RECORDS FOR THIS EXERCISE below:

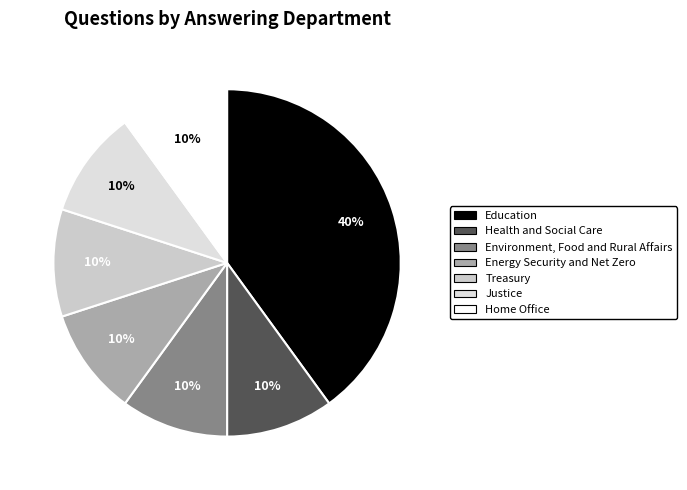

To the nearest percent, what percentage of the pie is Education?

40%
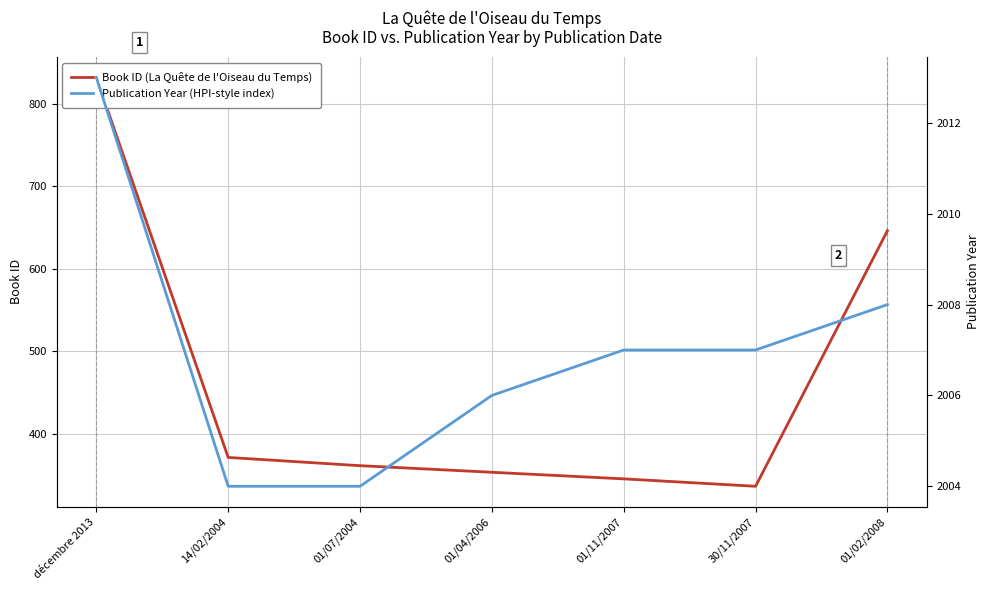

What is the value of the Book ID (La Quête de l'Oiseau du Temps) point at the 4th from the left?

353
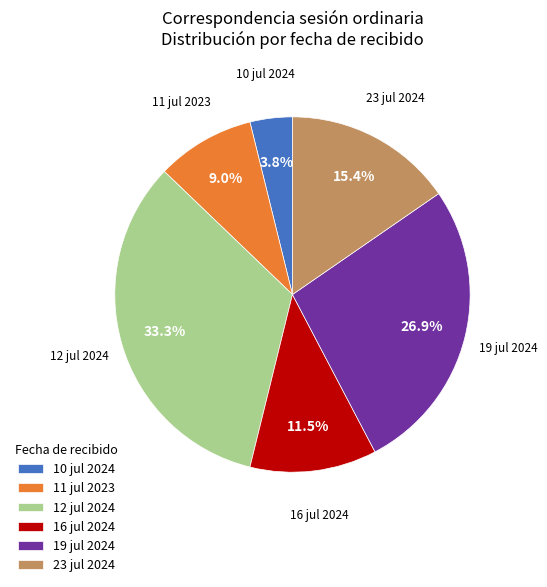

Which slice is the smallest?

10 jul 2024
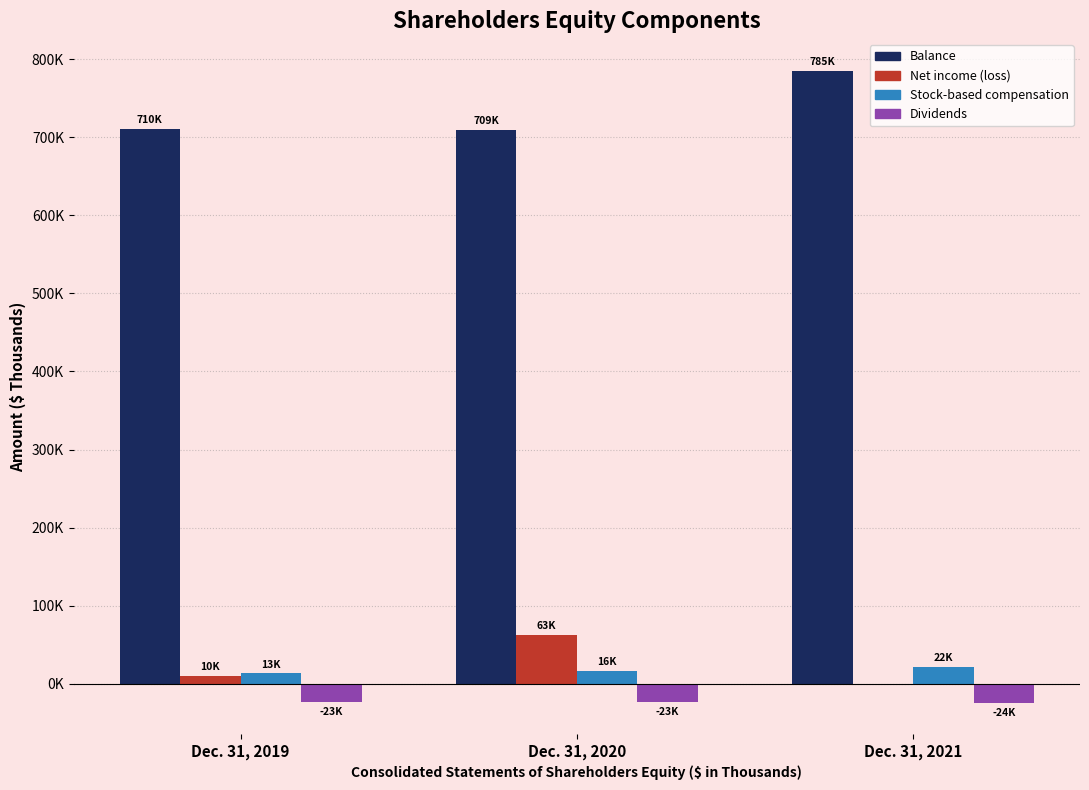

Which series changed the most between Dec. 31, 2019 and Dec. 31, 2020?

Net income (loss)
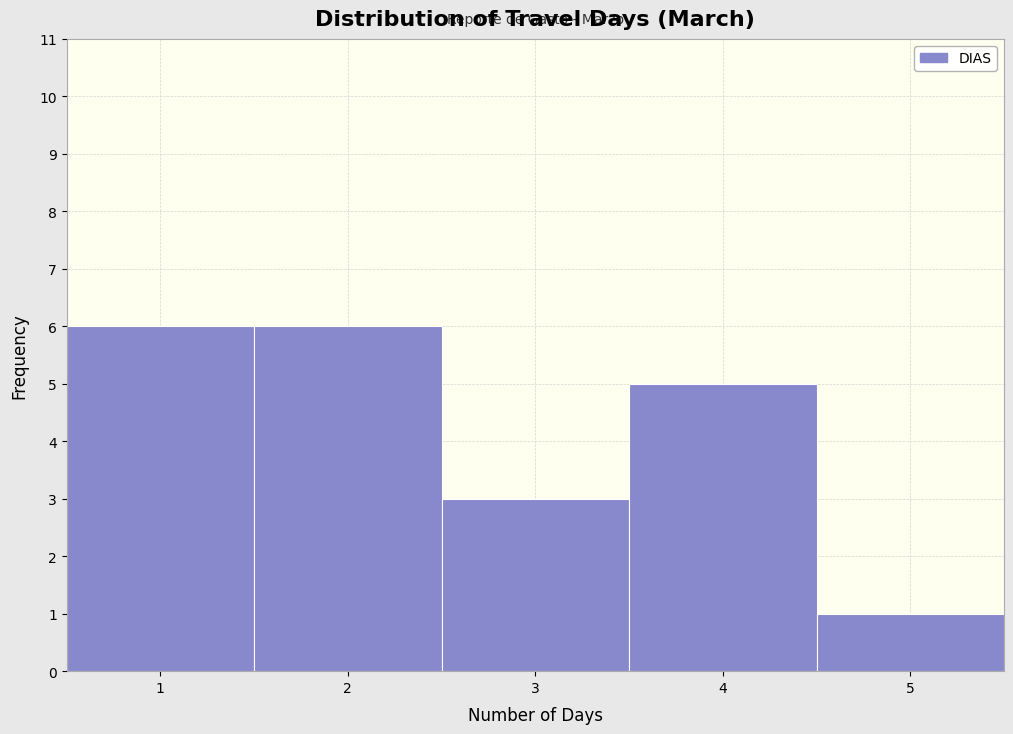

How tall is the bar that spans 2.5 to 3.5 on the x-axis? The values are not printed on the chart, so give them approximately, as read against the axis.

3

End of RECORDS FOR THIS EXERCISE.

Pull out every line above that contains the word "Which", matching its capitalization exactly.

Which slice is the smallest?
Which series changed the most between Dec. 31, 2019 and Dec. 31, 2020?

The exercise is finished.